They say that intolerance comes with age.
Quite honestly I am more tolerant now than I used to be. If I get stuck behind a slow driver, or even worse, behind someone who stops for a chat with a pedestrian I am happy to sit it out, where in the past I would have been furious. By the nature or life here at the Manor I have developed levels of patience I never knew I had in me.
But there is one thing that still gets on my wick – footballs!
During the Dark Times when I lived in Suburbia there was a blank wall opposite the house. Kids regularly congregated there kicking a football at the wall. I don’t know what it is about the sound of a ball being kicked and the thump, bounce, kick but I found it very irritating. Was it my disregard for football in general? Was it just the aimless nature of it? Was it the monotonous repetition? I don’t know why I got so riled, but I did. I didn’t mind kids kicking tin cans around but footballs? Fuck off!
I hadn’t heard that irritating sound for years – not since we moved here. There’s a lad up the lane who is on some football team but his exercise consisted of running up and down the lane each evening. A nice lad but very shy..
A couple of days ago the sound started. Someone has a football! And they were back kicking it off what sounded like a wooden gate. It was somewhere on the road as no one with any sense would try kicking a ball on the lane – too many potholes and lumpy surfaces. So it definitely wasn’t my gate.
I do get a tad annoyed at those cunts up the valley who roar down the road on their motorbikes with megaphone exhausts but that’s as much their speed as anything – they tend to scream past at full revs. Don’t they know there are Grandkids around? That’s a minor but fleeting annoyance.
Yappy dogs don’t bother me any more, surprisingly. That’s just as well as they have one next door. In fact my two neighbours have three yappers in total between them but two of them are remarkably quiet.

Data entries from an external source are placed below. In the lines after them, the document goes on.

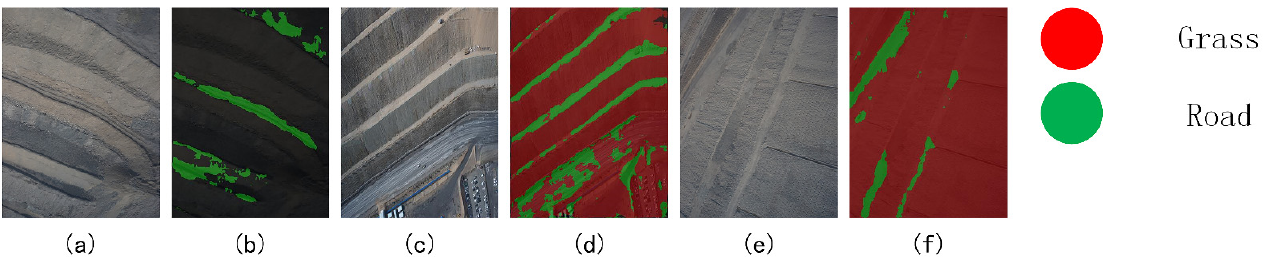
Figure 13. Demonstration of the effect of the algorithm proposed in the paper on various types of grass, ( a ) pictures of mining areas with less grassland, ( b ) the effect of the algorithm proposed in the paper on ( a , c ) pictures of moderate grassland mining areas, ( d ) the effect of the algorithm proposed in the paper on ( c , e ) pictures of mining areas with more grassland, ( f ) the effect of the alforithm proposed in the paper on ( e ). Table 7. Accuracy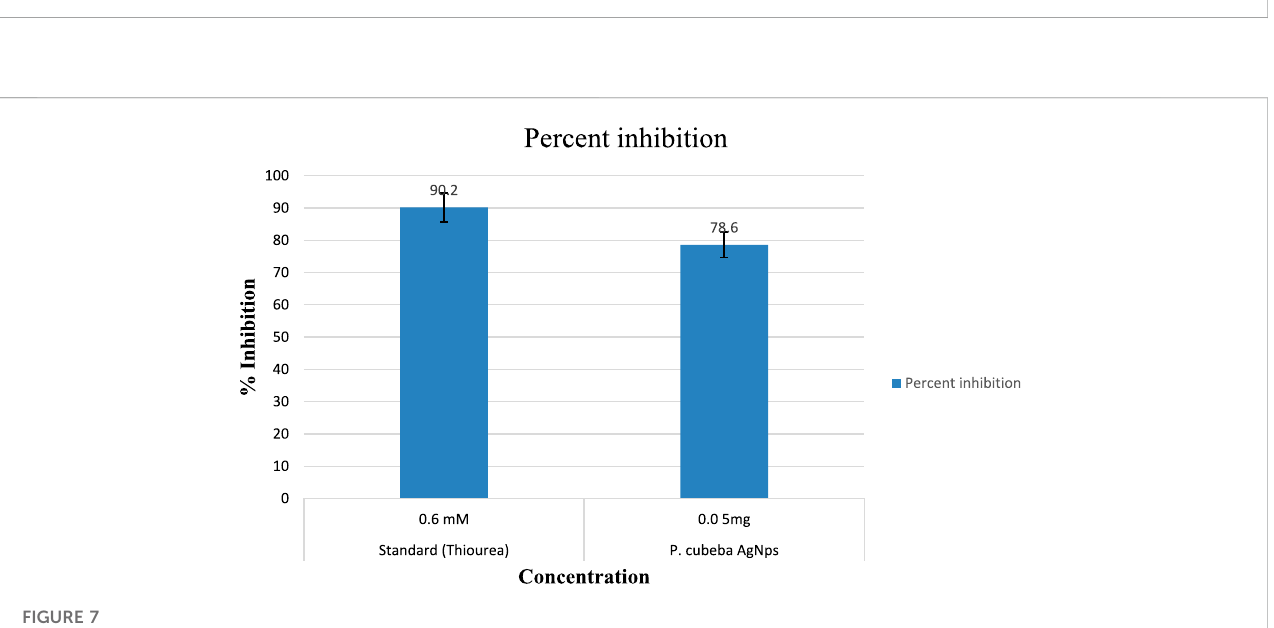
FIGURE 6 Percentage inhibition of the P. cubeba extract.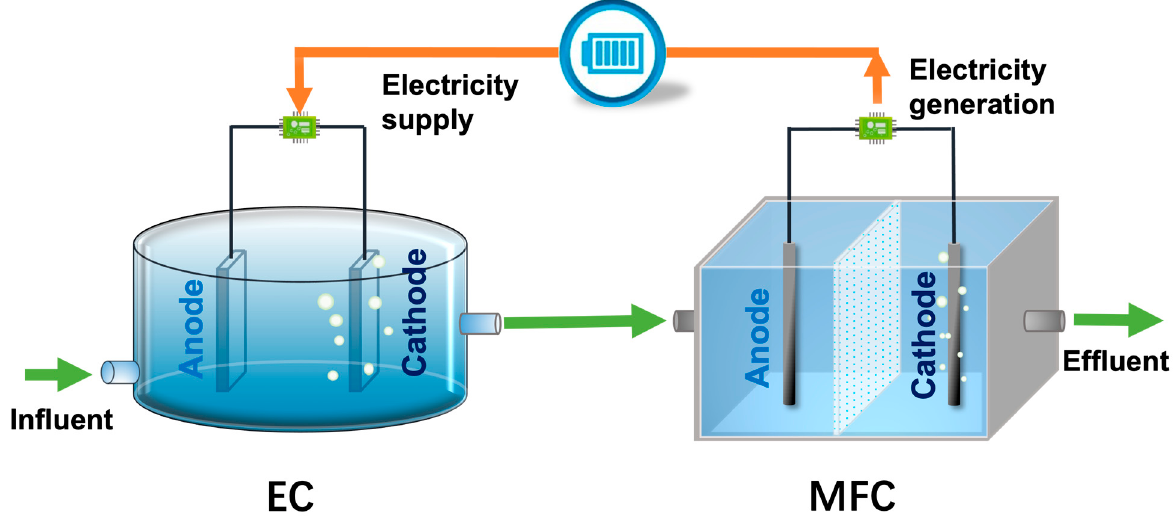
Figure 5. Schematic diagram of the EC powered by MFC.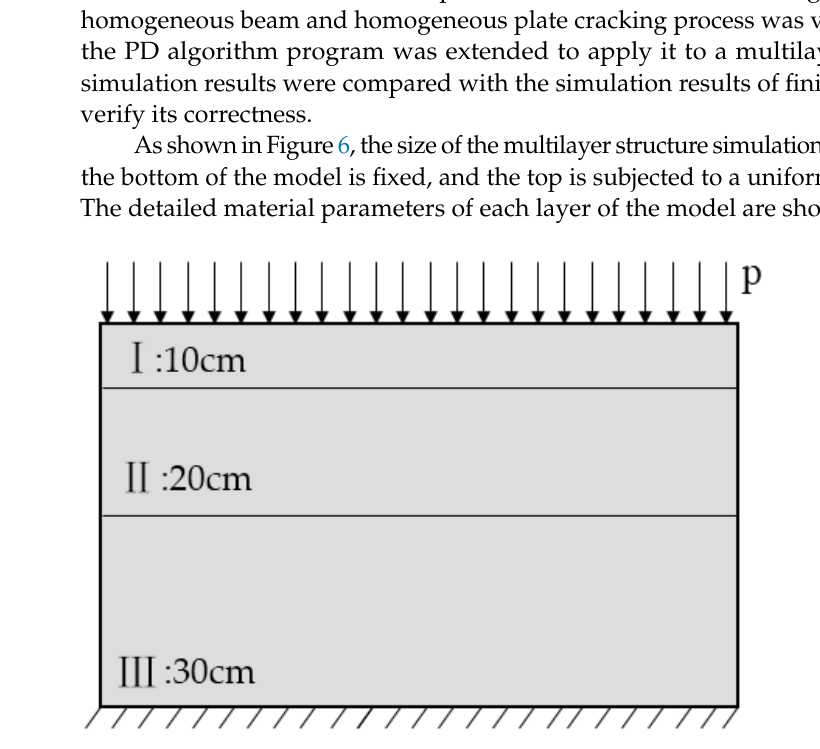
Figure 6. Multilayer structure model.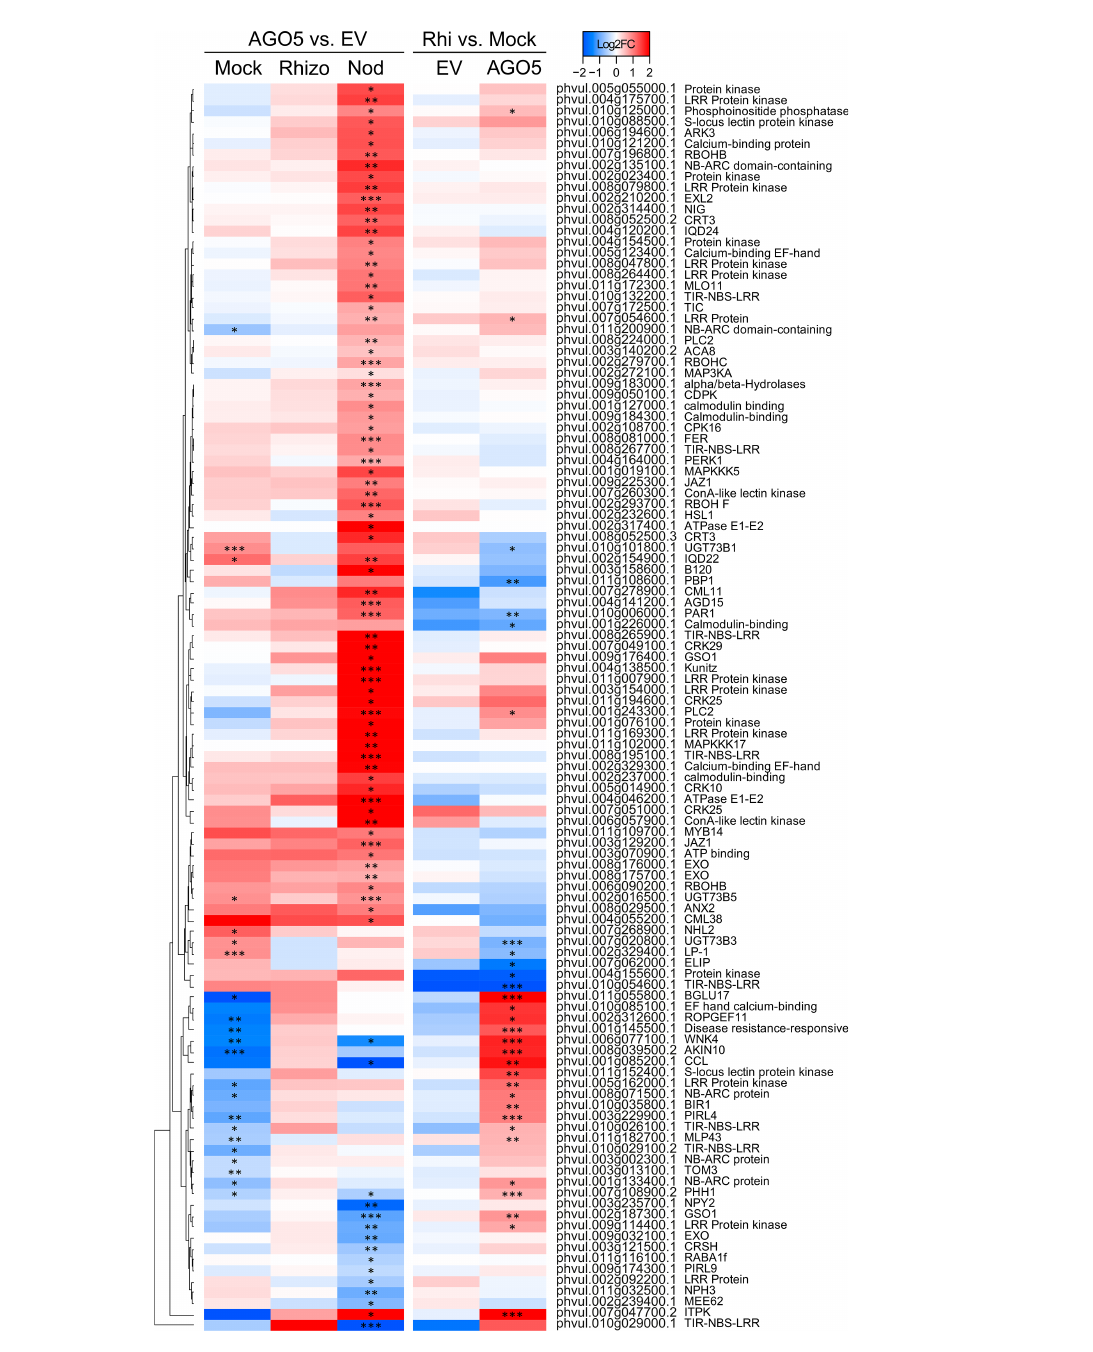
FIGURE 5 Down-regulation of PvAGO5 increases the expression of plant-defense related genes. Heatmap showing Log2 fold-change of gene transcripts involved in plant defense response in uninoculated- (Mock) and rhizobia-inoculated roots (rhizobia), as well as in mature nodules (Nod). Genes showing higher and lower expression differences are shown in different shades of red and blue, respectively. Labels at the top of the heatmap located on the left side indicate: Mock= uninoculated transgenic roots; Rhizo= rhizobia-inoculated transgenic roots, and Nod = mature nodules. In both cases the comparison between PvAGO5- RNAi vs Empty Vector is shown. Labels at the top of the heatmap located on the right side indicate: EV= transgenic roots expressing the empty vector (control), and AGO5: transgenic roots expressing the PvAGO5- RNAi construct. In both cases the comparison of rhizobia-inoculated roots vs mock-inoculated roots is shown. Asterisks indicate different levels of statistical signi fi cance of the comparisons (*: adjusted P-value<0.05; **= adjusted P-value<0.01; ***= adjusted P-value<0.001). Genes with no asterisk are not signi fi cantly differentially expressed. Dendrogram (left) represents the transcript clustering based on expression pro fi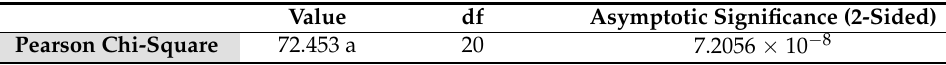
Table 15. Chi-square tests.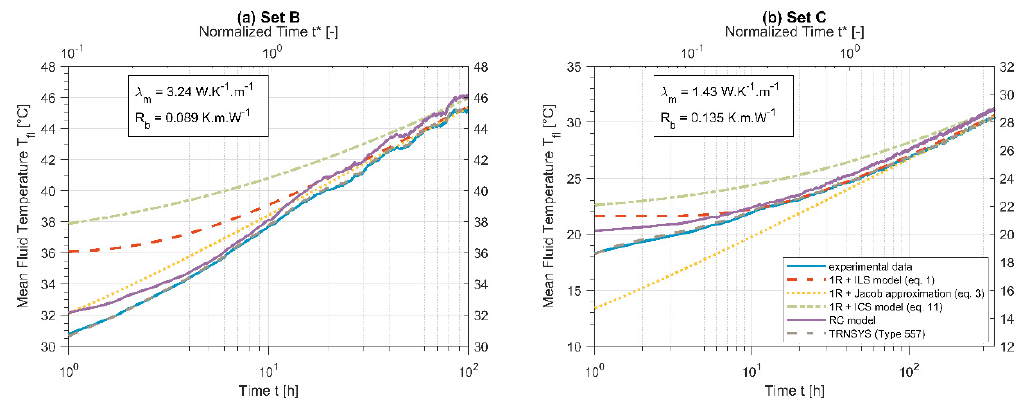
Figure 6. Evolution of the experimental fluid temperatures, temperatures from the analytical approaches, TRNSYS DST model and the RC model for ( a ) set B (from 1 h to 100 h), ( b ) set C (from 1 h to 350 h).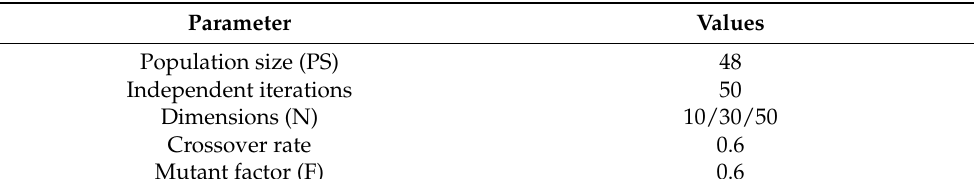
Table 6. Experimental settings of the proposed GA-FIS.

But that bouncing football?
Why can’t they fuck off to the playing field just down the road?
Oi lived in the real cow country.
Nothing improves your driving skills like coming to a blind corner and finding a good slick of cow shit, or using the polite term, slurry, on the bit of corner not seen until you are steering into the corner.
No real country dweller minds the smell of cow shit or horse shit. The killer is pig shit.
But, why not get a friendly farmer to have an “accidental” spillage on the corner nearest to your mansion. Water companies get away with it.I
That will sort out the boy racers. A good jaggy thorn hedge also helps.
That is a damn good idea. There’s a sharp twist in the road on the way down which would be perfect for a drop of oil. There’s even a large solid granite wall to receive them… 😈
As a “retired” (got too old) Harley rider I found that that wet leaves is also a good solution for boy racers on their “rice rockets” during the Fall–especially on curves. Wet leaves were to be avoided at all costs for the more savvy riders (who never go blasting around anywhere).
I have actually had a slight rethink. Those boy racers all have one thing in common – the Greens would hate them. An enemy of my enemy is my friend?
Yup, I’m pretty tolerant these days, except when I hear idiots with little cars and huge exhausts and their windows open playing (c)rap at full volume!
I have yet to discover the “tune” they play. It sounds like pure bass giving a rapid boom, boom, boom beat. I console myself with the thought of the years of tinnitus they have to look forward to.